Different neural network architectures expect input tensors in specific shapes. Understanding these conventions is essential for building and debugging models.
| Architecture | Typical Input Shape | Dimension Meanings |
|---|---|---|
| Fully connected (MLP) | (batch, features) | Batch of flat feature vectors |
| CNN (PyTorch) | (batch, channels, height, width) | NCHW format |
| CNN (TensorFlow) | (batch, height, width, channels) | NHWC format |
| RNN / LSTM | (batch, sequence_length, features) | Batch of variable-length sequences |
| Transformer | (batch, sequence_length, d_model) | Batch of token embeddings |
| 3D CNN (video) | (batch, channels, depth, height, width) | Volumetric or temporal data |
The two dominant memory layout conventions for image data are NCHW (batch, channels, height, width) and NHWC (batch, height, width, channels). PyTorch defaults to NCHW, while TensorFlow defaults to NHWC. NVIDIA Tensor Cores perform best with NHWC, but automatic layout conversions handle this transparently in most cases. The choice of layout can affect performance by up to 10-30% depending on the hardware and operation.
The mathematical concept of tensors was formalized in the 19th century by Gregorio Ricci-Curbastro and Tullio Levi-Civita as part of their work on differential geometry. Albert Einstein later used tensor calculus extensively in his general theory of relativity.
The adoption of tensors in machine learning began in the early 2000s, when researchers like M. Alex O. Vasilescu and Demetri Terzopoulos introduced multilinear tensor methods into computer vision. The modern usage of tensors as multi-dimensional arrays became widespread with the development of NumPy in 2006, the Theano library in 2007, and eventually TensorFlow in 2015 and PyTorch in 2016.
Specialized tensor hardware followed: NVIDIA released cuDNN in 2014, Google developed TPUs between 2015 and 2017, and NVIDIA introduced Tensor Cores with its Volta GPU architecture in 2017. These hardware advances enabled training models with billions of parameters.

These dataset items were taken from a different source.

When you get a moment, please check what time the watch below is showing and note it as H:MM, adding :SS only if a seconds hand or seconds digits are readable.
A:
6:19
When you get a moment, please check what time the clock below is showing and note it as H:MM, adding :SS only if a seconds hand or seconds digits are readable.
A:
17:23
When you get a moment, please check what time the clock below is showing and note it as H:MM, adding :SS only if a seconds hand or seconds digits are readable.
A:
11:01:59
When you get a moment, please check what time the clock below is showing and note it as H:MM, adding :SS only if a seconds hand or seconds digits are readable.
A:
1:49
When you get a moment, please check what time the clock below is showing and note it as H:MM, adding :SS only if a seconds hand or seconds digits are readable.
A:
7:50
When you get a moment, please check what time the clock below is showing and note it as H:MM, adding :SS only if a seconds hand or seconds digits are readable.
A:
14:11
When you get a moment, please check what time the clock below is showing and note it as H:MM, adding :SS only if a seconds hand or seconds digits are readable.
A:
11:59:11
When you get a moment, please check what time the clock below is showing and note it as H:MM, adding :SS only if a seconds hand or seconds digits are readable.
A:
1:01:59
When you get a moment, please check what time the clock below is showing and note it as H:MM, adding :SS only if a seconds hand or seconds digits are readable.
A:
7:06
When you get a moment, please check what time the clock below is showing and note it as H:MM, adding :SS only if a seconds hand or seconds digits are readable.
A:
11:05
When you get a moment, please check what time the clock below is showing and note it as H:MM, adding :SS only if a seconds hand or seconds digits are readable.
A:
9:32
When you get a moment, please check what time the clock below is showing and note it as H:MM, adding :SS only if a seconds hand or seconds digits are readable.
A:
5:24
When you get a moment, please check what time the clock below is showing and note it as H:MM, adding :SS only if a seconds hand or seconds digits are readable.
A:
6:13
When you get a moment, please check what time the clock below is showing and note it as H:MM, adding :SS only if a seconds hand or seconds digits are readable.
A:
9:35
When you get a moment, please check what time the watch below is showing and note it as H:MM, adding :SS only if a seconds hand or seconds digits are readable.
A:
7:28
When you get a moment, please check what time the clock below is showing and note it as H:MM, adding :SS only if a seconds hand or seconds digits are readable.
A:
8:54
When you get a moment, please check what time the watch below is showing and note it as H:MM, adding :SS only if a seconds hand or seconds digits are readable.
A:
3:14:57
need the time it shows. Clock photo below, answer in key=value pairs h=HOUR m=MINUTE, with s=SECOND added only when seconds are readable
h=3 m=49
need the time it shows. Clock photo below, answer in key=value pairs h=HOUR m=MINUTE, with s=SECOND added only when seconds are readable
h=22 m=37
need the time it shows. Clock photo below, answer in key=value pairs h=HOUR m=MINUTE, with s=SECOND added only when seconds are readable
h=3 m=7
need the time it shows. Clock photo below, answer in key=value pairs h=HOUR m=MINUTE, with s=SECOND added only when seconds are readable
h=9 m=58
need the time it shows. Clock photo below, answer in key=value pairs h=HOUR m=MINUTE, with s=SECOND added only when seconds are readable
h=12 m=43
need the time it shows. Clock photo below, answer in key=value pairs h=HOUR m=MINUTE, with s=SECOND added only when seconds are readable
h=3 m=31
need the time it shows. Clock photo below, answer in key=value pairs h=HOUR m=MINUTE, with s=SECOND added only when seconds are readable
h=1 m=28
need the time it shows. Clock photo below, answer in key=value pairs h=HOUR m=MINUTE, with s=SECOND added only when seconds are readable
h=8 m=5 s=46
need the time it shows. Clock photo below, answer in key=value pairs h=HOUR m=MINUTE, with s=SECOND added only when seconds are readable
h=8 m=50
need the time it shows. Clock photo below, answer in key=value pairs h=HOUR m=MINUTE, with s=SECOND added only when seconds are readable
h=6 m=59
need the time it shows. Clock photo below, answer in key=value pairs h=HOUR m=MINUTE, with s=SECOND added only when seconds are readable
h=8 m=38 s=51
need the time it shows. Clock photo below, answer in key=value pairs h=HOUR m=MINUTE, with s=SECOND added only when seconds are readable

Imagine you have different ways to organize your toys. A single toy car sitting on the floor is like a scalar: just one number. Now line up five toy cars in a row, and that is like a vector: a list of numbers. Arrange the cars in rows and columns on a table, and you have a matrix: a grid of numbers. A tensor is what you get when you stack multiple grids on top of each other, or even organize them in even more complicated patterns. It is basically a container that can hold numbers in any arrangement, no matter how many directions or layers you need.
Computers use tensors to work with all sorts of data. A color photo, for instance, is stored as three grids layered together (one for red, one for green, one for blue). A whole album of photos is a stack of those layers. When a computer learns to recognize cats in photos, it reads these tensors of numbers, does a lot of math on them, and gradually figures out which patterns mean "cat." Tensors are the building blocks that make all of this possible.